▶ PASSAGE SHOWN:

Make or suffer to exist any Investments, except that this prohibition
shall not apply to (i) the purchase of direct obligations of the government
of the United States of America, or any agency thereof, or obligations
unconditionally guaranteed by the United States of America; (ii)
certificates of deposit of any bank organized or licensed to conduct a
banking business under the laws of the United States or any State thereof;
(iii) Investments in commercial paper which, at the time of acquisition by
the Borrower or any Subsidiary, is accorded the highest rating category by
a nationally recognized credit rating agency; (iv) other Investments of the
Borrower existing as of the date of execution hereof as shown on Schedule
II hereof; and (v) Investments made in conformity with the Investment
Guidelines as shown on Exhibit "F" hereof.
11. Exhibit "F" attached to this Amendment is hereby added as Exhibit "F" to
the Credit Agreement effective from and after the date hereof.
12. Subsection 12.1(c) of the Credit Agreement is hereby amended and restated
so that, from and after the date hereof, it shall read in its entirety as
follows:
(c) The Borrower shall default in the performance of any other
agreement, covenant or obligation contained in this Agreement (other than
the defaults specifically enumerated in this Section 12.1), and any such
default shall not be cured within ten (10) days after notice thereof is
sent by the Lender to the Borrower; or
13. Borrower agrees to pay on demand all reasonable costs and expenses of the
Lender (as more fully set forth on the Expense and Disbursement Statement
of even date herewith executed by Borrower and Lender) in connection with
the preparation, printing, execution, and delivery of this Amendment and
the other instruments and documents to be delivered hereunder and
thereunder, including the reasonable fees and out-of-pocket expenses of
legal counsel for the Lender, with respect thereto, and the reasonable fees
of independent public accountants, and other outside experts retained by
the Lender in connection with the enforcement of this Amendment and the
other instruments and documents to be delivered hereunder. In addition, the
Borrower shall pay any and all stamp and other taxes payable or determined
to be payable in connection with the execution and delivery of this
Amendment and the instruments and documents to be delivered hereunder, and
agrees to save the Lender harmless from and against any and all liabilities
with respect to or resulting from any delay in paying or omitting to pay
such taxes. All obligations provided for in this paragraph shall survive
any termination of this Amendment or the Credit Agreement.

▶ WHAT IS EXPECTED:
Answer these questions from the credit agreement amendment above:
1. On which schedule are the Borrower's other Investments existing as of the date of execution shown?
2. Within how many days after the Lender sends notice must a default under the restated subsection 12.1(c) be cured?
3. In what document are the Lender's costs and expenses more fully set forth?

▶ GIVEN DATA:

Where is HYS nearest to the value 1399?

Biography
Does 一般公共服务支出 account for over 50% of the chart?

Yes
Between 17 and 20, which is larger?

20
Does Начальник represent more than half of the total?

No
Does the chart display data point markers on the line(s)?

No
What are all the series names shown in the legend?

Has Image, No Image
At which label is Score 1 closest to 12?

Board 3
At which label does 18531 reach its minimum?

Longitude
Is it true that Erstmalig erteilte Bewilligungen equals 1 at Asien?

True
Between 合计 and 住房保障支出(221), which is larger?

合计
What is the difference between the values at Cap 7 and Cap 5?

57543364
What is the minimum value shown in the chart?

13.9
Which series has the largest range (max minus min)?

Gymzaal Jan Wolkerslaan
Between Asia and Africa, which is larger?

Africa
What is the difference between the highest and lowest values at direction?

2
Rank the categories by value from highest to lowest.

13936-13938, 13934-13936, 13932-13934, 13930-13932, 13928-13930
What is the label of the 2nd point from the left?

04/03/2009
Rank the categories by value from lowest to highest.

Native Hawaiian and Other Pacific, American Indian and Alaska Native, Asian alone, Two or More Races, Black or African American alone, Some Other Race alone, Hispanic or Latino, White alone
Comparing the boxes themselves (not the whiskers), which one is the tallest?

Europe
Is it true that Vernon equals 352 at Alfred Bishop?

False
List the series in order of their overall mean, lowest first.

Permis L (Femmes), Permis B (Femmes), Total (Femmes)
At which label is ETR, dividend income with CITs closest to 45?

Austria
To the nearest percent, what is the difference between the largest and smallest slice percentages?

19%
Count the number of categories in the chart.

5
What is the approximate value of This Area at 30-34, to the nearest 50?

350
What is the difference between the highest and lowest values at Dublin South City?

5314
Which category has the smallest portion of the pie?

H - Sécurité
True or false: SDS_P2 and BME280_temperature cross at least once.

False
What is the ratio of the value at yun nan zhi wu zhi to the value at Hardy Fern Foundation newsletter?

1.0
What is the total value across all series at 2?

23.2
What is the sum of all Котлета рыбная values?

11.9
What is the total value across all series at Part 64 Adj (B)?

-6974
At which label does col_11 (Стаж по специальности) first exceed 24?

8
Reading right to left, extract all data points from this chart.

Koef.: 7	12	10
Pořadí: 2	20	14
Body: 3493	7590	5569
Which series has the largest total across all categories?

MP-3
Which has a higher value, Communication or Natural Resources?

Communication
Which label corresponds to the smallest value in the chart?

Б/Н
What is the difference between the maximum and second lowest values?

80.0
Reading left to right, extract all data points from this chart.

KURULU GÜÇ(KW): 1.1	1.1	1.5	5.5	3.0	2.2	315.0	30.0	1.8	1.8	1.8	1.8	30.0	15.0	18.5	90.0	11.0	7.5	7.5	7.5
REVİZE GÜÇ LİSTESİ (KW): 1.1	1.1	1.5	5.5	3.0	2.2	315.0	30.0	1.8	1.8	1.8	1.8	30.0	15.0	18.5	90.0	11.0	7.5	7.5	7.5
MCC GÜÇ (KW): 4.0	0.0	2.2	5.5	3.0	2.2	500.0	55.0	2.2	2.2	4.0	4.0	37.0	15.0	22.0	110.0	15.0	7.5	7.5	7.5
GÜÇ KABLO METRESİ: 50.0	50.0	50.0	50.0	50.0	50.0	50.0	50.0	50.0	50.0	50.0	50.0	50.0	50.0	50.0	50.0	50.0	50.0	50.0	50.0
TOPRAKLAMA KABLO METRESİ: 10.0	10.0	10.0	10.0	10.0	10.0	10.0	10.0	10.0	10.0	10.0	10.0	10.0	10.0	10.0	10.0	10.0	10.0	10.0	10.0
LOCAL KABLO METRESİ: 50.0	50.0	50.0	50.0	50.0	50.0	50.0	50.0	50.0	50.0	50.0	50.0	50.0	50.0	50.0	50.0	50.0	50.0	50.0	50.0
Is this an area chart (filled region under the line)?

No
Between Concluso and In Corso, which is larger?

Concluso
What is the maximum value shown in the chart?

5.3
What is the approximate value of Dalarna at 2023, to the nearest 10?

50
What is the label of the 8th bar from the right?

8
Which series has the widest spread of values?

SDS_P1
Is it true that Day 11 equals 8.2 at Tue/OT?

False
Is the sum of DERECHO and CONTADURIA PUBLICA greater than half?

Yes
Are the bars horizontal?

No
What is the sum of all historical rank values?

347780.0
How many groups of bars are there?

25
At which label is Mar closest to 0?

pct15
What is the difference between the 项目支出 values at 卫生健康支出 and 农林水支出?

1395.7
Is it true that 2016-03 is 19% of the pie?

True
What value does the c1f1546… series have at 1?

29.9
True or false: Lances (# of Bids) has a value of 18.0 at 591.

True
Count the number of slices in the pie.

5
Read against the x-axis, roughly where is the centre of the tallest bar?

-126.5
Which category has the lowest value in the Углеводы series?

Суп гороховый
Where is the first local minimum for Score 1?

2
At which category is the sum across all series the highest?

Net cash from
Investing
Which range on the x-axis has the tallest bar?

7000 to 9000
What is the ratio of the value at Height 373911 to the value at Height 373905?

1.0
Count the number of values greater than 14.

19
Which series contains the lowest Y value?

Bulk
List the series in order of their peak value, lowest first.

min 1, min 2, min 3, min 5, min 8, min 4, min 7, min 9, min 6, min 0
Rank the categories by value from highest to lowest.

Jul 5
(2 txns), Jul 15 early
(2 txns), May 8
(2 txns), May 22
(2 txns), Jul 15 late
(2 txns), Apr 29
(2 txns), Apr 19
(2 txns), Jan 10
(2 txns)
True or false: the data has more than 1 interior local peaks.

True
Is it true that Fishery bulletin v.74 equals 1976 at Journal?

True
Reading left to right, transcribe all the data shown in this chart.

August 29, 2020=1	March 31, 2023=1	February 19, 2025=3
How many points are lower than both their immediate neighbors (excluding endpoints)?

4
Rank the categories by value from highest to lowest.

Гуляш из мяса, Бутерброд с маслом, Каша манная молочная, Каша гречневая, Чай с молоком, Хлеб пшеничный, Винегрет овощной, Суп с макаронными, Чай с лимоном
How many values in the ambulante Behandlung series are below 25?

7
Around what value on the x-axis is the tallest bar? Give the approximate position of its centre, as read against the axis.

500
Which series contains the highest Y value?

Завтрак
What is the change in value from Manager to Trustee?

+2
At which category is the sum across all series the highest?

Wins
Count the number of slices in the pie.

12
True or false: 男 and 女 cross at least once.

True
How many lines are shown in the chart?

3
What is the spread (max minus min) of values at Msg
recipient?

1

▶ REPLY TO THE TASK:
1. Schedule II
2. Ten (10) days
3. The Expense and Disbursement Statement